Fluke April 26, 2020 at 23:33 #406128
More, to do with the Getty challenge Getty of course if you're not in the mood for societies social input at the moment you should probably not look. Also you may never want to see the portrait of the girl with a pearl earring again.
Jamal April 27, 2020 at 04:03 #406224
The painting of the pile of skulls is called "The Apotheosis of War" by Vasily Vereshchagin, sarcastically dedicated "to all great conquerors, past, present and to come". Recreating it with frozen dumplings for skulls is either sick or brilliant, or perhaps both.
SophistiCat April 28, 2020 at 08:12 #406828
Quoting Fluke
More, to do with the Getty challenge


I somehow missed that one, I just saw an article about the Russian group and didn't realize that it had a predecessor. I love these - if I wasn't fortunate to keep my job while in quarantine, I could browse them for hours.

Quoting jamalrob
The painting of the pile of skulls is called "The Apotheosis of War" by Vasily Vereshchagin, sarcastically dedicated "to all great conquerors, past, present and to come". Recreating it with frozen dumplings for skulls is either sick or brilliant, or perhaps both.
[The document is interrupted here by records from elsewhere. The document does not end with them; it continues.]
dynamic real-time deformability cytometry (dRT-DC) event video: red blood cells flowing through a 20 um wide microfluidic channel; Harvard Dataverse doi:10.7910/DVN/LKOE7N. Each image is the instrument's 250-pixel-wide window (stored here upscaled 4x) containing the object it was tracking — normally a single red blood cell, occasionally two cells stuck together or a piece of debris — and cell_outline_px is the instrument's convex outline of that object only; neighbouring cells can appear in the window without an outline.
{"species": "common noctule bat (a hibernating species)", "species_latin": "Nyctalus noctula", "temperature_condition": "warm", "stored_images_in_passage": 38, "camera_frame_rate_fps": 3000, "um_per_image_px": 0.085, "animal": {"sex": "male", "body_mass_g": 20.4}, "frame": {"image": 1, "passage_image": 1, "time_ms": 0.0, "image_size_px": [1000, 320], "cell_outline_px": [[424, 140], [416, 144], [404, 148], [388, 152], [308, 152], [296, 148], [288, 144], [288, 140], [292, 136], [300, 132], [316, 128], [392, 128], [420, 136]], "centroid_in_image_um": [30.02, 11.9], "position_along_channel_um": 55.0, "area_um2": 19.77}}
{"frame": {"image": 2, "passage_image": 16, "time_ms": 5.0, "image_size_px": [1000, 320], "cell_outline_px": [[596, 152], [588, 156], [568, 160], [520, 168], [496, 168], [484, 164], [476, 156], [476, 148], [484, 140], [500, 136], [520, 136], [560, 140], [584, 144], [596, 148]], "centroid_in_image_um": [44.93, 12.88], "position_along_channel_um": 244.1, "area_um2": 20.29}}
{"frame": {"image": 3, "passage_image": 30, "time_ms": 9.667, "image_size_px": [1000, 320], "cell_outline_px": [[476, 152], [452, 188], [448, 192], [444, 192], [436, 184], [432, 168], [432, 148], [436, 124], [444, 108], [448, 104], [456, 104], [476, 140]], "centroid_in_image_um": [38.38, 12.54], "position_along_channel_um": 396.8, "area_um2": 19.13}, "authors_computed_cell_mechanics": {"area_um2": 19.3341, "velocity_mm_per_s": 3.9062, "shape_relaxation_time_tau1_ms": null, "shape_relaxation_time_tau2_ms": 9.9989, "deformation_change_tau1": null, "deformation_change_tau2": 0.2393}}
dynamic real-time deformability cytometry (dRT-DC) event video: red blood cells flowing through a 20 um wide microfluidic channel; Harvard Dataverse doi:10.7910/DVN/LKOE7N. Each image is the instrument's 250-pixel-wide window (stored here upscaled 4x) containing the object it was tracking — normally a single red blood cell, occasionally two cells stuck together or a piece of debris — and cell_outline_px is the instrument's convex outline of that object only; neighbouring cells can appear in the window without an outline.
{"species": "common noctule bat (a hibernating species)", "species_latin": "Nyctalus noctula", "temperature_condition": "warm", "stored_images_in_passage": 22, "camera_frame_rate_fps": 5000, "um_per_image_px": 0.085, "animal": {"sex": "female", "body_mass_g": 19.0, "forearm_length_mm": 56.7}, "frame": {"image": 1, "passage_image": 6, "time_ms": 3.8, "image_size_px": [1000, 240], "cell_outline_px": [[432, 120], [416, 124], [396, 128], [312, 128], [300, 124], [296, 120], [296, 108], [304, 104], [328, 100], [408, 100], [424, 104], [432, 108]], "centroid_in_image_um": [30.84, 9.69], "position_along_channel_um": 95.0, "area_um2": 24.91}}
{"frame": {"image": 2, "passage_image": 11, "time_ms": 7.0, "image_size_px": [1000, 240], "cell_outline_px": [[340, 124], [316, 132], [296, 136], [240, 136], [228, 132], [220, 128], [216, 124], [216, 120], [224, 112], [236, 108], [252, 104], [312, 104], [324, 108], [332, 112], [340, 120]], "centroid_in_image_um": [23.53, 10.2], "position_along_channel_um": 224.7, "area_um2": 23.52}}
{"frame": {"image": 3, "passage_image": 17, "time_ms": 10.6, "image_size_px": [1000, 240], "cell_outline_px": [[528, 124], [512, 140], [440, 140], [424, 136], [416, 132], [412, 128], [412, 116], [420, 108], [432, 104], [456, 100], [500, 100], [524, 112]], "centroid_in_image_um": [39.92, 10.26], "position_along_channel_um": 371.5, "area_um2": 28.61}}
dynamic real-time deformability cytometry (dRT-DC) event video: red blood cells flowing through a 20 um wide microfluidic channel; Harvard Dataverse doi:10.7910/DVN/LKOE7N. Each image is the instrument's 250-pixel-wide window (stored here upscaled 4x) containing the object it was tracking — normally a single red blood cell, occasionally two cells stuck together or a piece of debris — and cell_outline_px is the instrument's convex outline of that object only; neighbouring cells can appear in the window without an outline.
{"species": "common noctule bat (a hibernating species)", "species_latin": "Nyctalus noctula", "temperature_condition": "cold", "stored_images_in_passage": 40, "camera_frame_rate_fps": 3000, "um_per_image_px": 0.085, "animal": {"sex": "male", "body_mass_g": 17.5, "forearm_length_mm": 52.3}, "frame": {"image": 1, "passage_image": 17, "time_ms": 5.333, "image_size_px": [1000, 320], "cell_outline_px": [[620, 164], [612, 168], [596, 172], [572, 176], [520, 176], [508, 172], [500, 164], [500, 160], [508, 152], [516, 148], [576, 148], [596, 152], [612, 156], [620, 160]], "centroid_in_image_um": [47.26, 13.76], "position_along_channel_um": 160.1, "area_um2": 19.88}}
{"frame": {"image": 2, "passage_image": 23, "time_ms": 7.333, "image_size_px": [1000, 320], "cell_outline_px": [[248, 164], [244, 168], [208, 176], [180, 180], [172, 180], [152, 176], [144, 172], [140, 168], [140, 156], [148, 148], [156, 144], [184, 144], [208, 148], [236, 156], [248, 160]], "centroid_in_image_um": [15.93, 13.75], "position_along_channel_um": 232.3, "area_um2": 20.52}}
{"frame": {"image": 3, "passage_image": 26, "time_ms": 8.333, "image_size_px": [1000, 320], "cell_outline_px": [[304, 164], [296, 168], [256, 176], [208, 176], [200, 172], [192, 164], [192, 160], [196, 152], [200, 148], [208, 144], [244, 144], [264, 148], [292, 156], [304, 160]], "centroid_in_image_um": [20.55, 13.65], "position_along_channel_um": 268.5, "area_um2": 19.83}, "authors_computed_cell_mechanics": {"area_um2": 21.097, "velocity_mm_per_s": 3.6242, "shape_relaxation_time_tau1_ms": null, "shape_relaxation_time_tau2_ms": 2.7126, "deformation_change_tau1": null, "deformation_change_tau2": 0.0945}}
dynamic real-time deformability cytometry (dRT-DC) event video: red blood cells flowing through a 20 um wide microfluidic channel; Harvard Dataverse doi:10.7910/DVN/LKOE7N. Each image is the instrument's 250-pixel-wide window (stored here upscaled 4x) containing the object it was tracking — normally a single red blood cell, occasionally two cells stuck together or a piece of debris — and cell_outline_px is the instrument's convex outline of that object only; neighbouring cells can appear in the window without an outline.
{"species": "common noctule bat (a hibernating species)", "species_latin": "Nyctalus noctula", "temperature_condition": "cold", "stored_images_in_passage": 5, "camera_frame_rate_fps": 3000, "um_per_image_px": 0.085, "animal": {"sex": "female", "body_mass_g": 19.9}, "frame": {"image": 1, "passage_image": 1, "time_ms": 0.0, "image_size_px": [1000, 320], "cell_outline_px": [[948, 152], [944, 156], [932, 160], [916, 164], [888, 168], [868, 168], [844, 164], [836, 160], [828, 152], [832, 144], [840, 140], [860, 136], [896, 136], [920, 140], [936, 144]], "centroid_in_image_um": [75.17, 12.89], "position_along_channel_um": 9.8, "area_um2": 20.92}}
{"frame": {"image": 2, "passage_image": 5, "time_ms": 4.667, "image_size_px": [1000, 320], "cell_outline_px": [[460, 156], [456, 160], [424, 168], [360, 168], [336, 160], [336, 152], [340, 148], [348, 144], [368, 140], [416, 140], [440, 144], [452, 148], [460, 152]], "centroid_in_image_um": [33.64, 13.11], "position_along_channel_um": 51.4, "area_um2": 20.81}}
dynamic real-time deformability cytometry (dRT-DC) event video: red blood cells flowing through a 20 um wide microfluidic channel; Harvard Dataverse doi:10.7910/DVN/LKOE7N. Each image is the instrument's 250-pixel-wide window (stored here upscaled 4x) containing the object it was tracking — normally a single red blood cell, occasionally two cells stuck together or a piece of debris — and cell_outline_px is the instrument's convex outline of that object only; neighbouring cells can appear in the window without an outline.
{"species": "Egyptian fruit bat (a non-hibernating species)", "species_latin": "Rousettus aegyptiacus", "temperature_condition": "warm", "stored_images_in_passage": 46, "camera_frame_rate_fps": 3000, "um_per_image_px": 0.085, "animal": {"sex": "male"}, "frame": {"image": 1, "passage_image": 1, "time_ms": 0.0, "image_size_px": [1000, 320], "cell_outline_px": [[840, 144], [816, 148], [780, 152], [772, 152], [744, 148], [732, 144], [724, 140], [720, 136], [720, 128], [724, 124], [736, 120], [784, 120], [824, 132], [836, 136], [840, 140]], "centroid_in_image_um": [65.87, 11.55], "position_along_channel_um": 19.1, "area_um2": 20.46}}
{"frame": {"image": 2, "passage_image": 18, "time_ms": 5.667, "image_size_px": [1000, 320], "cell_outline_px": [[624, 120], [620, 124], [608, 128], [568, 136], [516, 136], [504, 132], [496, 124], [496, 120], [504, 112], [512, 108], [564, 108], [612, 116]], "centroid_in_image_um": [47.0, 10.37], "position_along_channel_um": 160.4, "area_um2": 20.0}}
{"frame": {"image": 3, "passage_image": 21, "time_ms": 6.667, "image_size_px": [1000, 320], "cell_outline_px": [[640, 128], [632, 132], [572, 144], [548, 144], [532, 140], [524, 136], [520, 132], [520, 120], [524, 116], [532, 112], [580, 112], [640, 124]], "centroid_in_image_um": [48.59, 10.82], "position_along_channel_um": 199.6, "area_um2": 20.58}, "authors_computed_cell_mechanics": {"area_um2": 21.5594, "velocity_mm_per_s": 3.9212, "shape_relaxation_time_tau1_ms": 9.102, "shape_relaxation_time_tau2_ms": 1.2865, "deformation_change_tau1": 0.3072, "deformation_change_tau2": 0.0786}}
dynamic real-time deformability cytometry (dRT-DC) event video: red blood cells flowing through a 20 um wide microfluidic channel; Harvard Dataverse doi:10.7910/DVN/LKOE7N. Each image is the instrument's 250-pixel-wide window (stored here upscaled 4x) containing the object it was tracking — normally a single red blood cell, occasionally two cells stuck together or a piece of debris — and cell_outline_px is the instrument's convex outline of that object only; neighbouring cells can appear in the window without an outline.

Ah, I see you've done your homework while in Russia :) It's an iconic image, but somehow perhaps due to the historic remoteness or to its fastidious realist execution, it doesn't seem to have the same emotional impact as, say, the Guernica.



Jamal April 28, 2020 at 09:27 #406846
Quoting SophistiCat
Ah, I see you've done your homework while in Russia :) It's an iconic image, but somehow perhaps due to the historic remoteness or to its fastidious realist execution, it doesn't seem to have the same emotional impact as, say, the Guernica.


Yes, I know what you mean. When I first saw it, at the Tretyakov Gallery, I was unmoved as I wandered past staring at it vacantly. Only later I realized, oh, wait a minute, that was a pile of human skulls being picked clean by crows, and I should have experienced it as a stunning indictment of war.